Humans like most animals produce the biggest supply of Melatonin in our early years. But the levels in our blood drop slightly before puberty and decline steadily into old age. Recent studies suggest that supplementing the hormone may bolster our immune systems, keep our cells from disintegrating, slow the growth of tumors and cataracts, and ward off heart disease. All that while helping us sleep better.
Through its actions on other hormones, it helps determine when people sleep and horses breed, when birds migrate, dogs shed their coats and certain frogs change color. But cellular biologists have recently discovered that melatonin has an even more basic function, which is to protect oxygen-based life from the toxic effects of...oxygen.
The process, known as oxidation, weakens our minds and muscles as we age, and contributes to at least 60 degenerative diseases, including cancer, heart disease and Alzheimer's. The body produces several enzymes to inhibit oxidation, and nutrients such as vitamin C, vitamin E and beta carotene can provide extra protection. But most of these so-called antioxidants work only in certain parts of certain cells. Melatonin readily permeates any cell in any part of the body- including the brain.
Melatonin may also help prevent cataracts, the cloudy lesions that appear on our eyes as oxidation damages cells in the lenses.
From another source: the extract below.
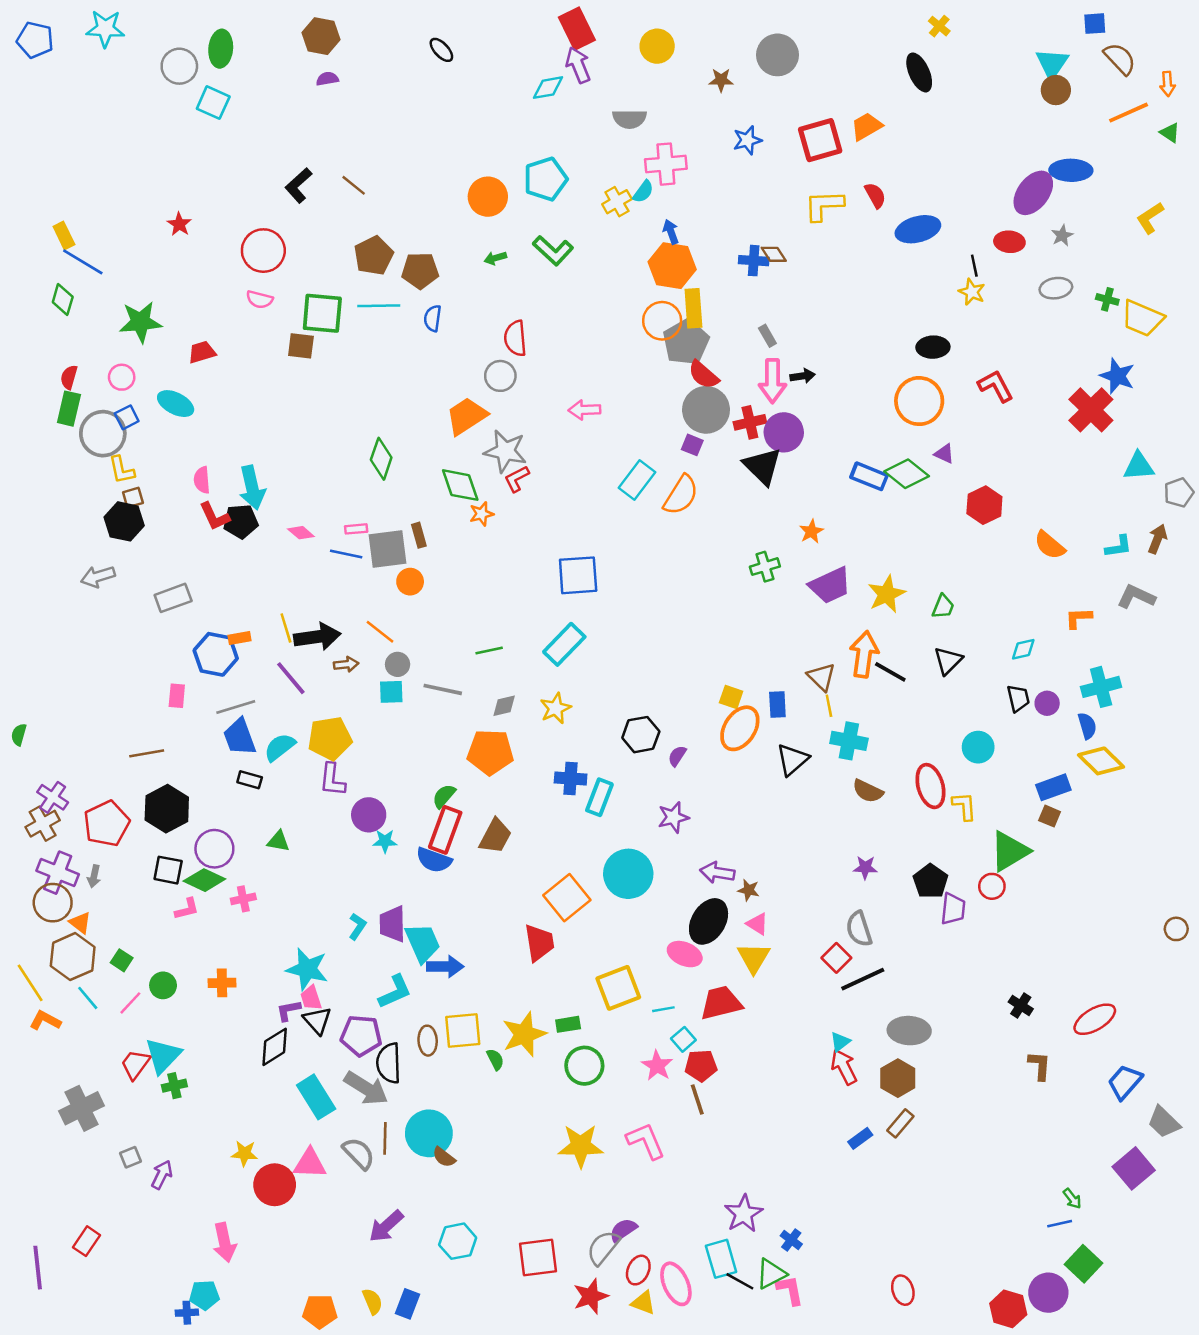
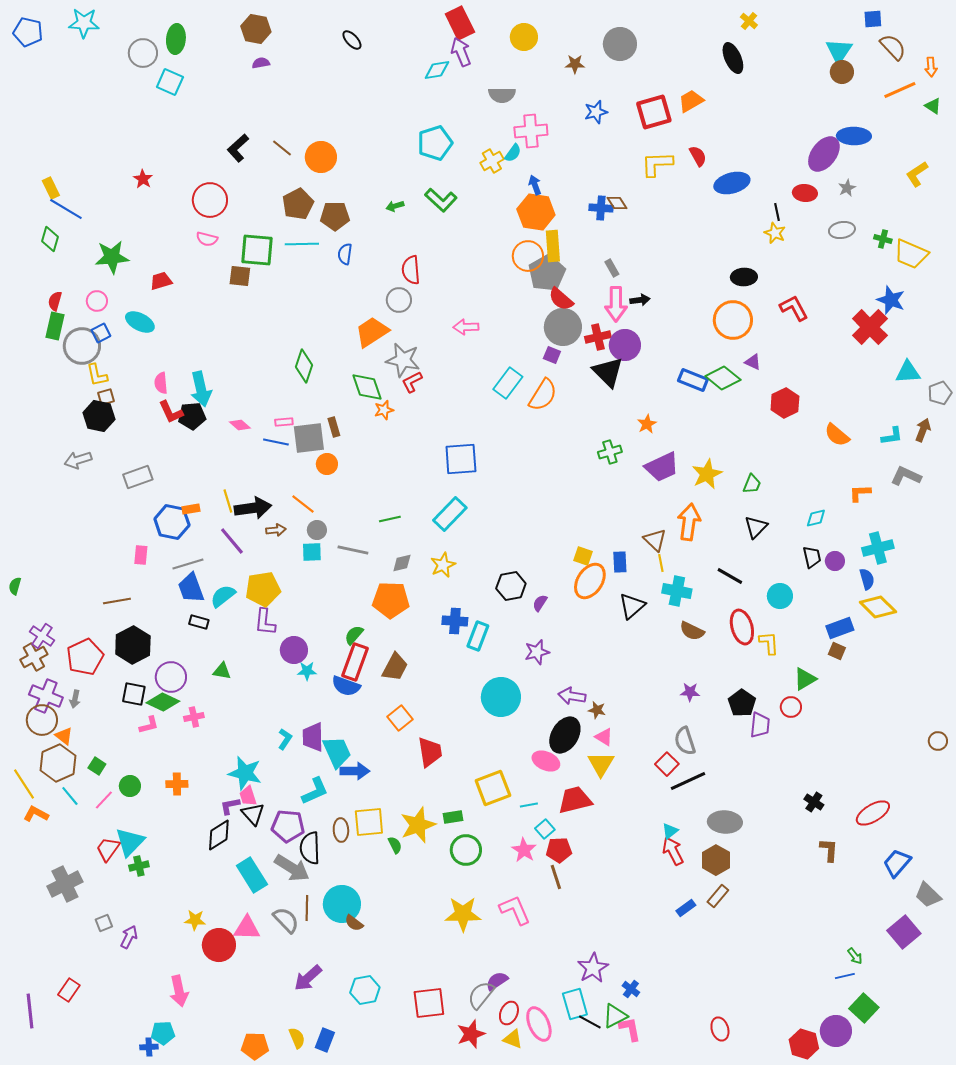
orange circle: (488, 197) -> (321, 157), moved
black line: (890, 672) -> (730, 576), moved
green triangle: (1009, 851) -> (805, 679), size x0.7
orange square: (567, 898) -> (400, 718), moved, size x0.7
We also lose our immune function. The thymus gland shrinks over time, sapping our ability to generate infection-fighting T cells, and we produce fewer of the antibody molecules that bind with and neutralize foreign invaders, such as viruses and bacteria. Could all of this follow from a loss of melatonin? Test-tube studies have identified receptors, or specialized portals, for melatonin on the cells and glands of the immune system.
Melatonin could help us prevent, and even treat, the most common afflictions of old age. Autopsy studies suggest that pineal calcification (a condition that harens the gland and reduces melatonin output) is most common in countries with high rates of breast cancer and least common in counries where breast cancer is rare. By the same token, women taking chlorpromazine, an antipsychotic medication that raises melatonin levels, enjoy unusually low rates of the disease.
And Dr. James Jan of Van couver, British Columbia's Children's Hospital, has reported that bedtime doses of 2.5 to 10 milligrams help establish normal sleep patterns in kids with neurological problems such as autism, epilepsy, down syndrome and cerebral palsy. "We had tried everything, " Jan recalls of the first child he treated with melatonin, "but nothing worked." After one dose of the hormone, " the parents called me and said, 'It's a miracle! A miracle!' The child slept through the night."
http://www.mtnhigh.com/newsweek.html
Melatonin is certainly one of the highest growing non prescription drugs in the country. And if the research in this article is true there is many reasons to take it.